Leonard Baskin (American, born August 15, 1922–died June 3, 2000) was a sculptor, wood-engraver, book-illustrator, graphic artist, writer, and teacher. Born in New Brunswick, NJ, Baskin was educated at a Jewish religious college, and his education had a great influence on his work. Baskin experimented with art at a young age, and had his first solo exhibition in 1939 at the Glickman Studio Gallery in New York. Baskin studied at Yale University between 1941 and 1943. In 1949, he received a BA from the New School for Social Research in New York. He spent the next two years abroad studying in Paris and Florence. Between 1953 and 1974, he taught sculpture and printmaking at Smith College in Northampton, MA. Baskin inspired the Printmaking movement. He was not only outstanding at printmaking, but also taught the art at college.
While at Yale, Baskin founded Gehenna Press, a private press that specialized in producing fine prints, ranging from woodcuts and lithography to etching. Baskin collaborated with many artists and writers, including his friend Ted Hughes, with whom he published the book Crow in 1970. He won many awards for his prints, including the Special Medal of Merit of the American Institute of Graphic Arts, the Gold Medal of the National Academy of Design, and the Gold Medal of the National Academy of Arts and Letters. His watercolors, prints, and sculptures can be found in the permanent collections of major international museums and art galleries, including The Metropolitan Museum of Art in New York, the Vatican Museum, in Vatican City, and the Smithsonian Institute in Washington, D.C. In 1994, he was honored with a 52-year-old retrospective at the Library of Congress in Washington, D.C.
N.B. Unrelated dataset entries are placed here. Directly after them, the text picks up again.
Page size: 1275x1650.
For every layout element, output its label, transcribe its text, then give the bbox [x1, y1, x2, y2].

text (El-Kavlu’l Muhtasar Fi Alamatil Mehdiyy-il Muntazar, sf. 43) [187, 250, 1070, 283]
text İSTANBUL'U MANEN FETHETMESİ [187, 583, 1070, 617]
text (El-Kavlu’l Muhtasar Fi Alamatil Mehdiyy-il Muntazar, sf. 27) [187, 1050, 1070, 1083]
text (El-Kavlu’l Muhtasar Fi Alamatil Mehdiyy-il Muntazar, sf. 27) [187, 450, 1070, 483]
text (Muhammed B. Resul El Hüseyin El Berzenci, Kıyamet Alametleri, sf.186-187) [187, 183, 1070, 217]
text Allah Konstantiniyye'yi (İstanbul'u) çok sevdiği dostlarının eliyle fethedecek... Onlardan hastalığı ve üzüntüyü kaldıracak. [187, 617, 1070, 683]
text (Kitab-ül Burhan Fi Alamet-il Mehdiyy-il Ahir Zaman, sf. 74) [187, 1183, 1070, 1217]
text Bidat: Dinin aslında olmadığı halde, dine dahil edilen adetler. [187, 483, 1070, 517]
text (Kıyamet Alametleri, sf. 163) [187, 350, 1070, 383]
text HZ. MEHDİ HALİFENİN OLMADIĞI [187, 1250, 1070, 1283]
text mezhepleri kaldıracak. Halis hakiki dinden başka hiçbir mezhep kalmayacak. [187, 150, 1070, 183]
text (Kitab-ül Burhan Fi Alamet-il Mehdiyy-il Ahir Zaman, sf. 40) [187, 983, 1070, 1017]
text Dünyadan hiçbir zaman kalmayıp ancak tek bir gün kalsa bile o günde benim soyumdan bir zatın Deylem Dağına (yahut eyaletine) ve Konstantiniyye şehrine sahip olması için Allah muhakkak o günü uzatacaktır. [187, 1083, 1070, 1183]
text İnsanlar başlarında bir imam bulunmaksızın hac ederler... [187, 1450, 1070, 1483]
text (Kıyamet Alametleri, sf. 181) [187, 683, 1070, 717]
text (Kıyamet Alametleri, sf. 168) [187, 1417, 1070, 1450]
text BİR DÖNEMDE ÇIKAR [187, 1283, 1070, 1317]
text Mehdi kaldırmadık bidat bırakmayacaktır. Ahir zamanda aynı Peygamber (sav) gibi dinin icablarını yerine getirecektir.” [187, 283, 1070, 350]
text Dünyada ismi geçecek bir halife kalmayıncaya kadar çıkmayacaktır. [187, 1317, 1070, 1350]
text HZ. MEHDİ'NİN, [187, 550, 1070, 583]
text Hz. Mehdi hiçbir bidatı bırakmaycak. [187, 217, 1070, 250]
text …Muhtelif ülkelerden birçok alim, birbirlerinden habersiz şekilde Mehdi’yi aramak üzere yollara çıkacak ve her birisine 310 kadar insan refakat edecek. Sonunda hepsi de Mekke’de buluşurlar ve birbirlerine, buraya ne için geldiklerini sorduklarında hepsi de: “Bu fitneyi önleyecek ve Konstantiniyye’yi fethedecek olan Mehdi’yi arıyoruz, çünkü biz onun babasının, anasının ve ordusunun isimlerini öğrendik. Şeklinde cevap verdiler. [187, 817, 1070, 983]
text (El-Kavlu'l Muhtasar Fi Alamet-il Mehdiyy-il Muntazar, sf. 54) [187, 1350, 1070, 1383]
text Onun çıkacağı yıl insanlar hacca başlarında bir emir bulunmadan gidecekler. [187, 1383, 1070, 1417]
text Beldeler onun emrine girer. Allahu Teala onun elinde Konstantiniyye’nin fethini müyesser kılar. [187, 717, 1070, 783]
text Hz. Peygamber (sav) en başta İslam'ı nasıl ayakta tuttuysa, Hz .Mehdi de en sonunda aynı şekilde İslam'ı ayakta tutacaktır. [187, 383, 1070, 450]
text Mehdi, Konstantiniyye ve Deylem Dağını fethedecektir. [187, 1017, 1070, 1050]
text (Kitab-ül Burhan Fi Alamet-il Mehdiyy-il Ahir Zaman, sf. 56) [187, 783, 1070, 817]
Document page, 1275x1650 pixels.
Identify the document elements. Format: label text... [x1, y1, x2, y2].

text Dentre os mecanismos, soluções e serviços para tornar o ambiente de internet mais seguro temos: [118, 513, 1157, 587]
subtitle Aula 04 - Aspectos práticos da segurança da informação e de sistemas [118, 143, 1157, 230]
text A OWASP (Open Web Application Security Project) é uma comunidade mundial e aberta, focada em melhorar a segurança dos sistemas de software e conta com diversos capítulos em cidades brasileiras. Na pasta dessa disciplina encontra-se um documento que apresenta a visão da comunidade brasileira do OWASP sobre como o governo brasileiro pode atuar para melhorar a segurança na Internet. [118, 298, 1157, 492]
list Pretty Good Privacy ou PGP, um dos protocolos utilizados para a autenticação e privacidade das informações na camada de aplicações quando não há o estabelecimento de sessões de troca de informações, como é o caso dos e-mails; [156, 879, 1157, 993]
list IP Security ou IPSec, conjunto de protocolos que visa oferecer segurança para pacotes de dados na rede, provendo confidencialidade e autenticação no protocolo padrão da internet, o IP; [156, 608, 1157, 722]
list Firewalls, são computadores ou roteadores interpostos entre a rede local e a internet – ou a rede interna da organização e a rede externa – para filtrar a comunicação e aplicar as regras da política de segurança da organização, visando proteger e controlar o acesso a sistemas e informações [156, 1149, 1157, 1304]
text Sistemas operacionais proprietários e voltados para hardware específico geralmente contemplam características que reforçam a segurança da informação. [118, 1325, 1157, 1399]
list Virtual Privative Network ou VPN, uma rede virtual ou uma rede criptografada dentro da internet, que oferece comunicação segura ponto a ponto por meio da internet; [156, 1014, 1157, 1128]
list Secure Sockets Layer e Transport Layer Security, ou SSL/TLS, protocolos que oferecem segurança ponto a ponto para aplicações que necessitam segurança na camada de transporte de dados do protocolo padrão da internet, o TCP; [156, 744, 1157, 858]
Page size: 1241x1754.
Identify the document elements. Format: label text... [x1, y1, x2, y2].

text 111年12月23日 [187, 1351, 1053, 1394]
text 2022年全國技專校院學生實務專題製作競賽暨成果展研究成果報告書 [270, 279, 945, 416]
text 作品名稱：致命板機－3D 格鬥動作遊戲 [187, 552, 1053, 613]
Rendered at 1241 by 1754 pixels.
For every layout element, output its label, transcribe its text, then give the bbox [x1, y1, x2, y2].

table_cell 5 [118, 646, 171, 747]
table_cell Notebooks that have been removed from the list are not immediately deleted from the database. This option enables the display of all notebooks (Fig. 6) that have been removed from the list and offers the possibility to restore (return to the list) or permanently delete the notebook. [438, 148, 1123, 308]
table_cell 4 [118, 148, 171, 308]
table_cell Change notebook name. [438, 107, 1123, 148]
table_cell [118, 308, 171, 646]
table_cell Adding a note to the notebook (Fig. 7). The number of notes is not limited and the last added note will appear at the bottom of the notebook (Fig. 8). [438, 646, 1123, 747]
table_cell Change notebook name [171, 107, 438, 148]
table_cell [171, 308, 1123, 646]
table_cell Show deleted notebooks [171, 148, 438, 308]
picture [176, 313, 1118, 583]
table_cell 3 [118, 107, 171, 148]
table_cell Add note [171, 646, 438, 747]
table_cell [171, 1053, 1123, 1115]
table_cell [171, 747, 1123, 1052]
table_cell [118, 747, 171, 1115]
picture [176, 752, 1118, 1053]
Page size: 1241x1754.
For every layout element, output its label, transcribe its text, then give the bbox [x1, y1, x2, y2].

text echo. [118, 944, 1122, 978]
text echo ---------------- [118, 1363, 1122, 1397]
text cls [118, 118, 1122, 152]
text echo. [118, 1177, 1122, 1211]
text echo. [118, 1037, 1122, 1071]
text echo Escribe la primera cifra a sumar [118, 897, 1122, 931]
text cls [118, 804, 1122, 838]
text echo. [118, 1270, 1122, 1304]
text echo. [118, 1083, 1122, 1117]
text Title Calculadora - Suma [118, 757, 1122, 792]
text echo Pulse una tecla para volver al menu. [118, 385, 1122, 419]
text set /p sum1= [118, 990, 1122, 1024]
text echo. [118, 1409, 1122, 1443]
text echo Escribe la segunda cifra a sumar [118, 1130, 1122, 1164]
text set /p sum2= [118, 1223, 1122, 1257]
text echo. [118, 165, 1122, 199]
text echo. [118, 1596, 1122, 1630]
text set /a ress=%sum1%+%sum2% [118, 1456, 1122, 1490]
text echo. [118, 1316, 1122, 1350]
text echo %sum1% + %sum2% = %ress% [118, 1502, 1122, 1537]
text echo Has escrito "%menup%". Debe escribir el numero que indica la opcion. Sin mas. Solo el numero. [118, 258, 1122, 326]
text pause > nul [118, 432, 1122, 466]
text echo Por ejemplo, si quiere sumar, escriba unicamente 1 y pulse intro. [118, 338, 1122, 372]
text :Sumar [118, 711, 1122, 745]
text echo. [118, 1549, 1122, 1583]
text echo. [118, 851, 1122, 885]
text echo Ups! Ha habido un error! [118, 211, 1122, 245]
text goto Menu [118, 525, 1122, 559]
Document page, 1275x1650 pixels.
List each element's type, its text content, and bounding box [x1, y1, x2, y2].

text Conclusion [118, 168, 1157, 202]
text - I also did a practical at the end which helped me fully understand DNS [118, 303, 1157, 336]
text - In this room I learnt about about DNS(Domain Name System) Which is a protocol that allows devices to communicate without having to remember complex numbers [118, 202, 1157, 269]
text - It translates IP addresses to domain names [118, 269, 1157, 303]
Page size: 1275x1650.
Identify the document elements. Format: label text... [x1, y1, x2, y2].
Baskin inspired a new generation of print makers at Smith College and Hampshire College in Amherst, MA, with his prolific production of fine prints. He is remembered for some of the sculptures that he commissioned to the public, including the bronze statue erected at the Holocaust Memorial in Ann Arbor, MI, and the sculptures for the Franklin Delano Roosevelt Memorial and the Woodrow Wilson Memorial, both in Washington, D.C. Baskin died in 2000 at the age of 77.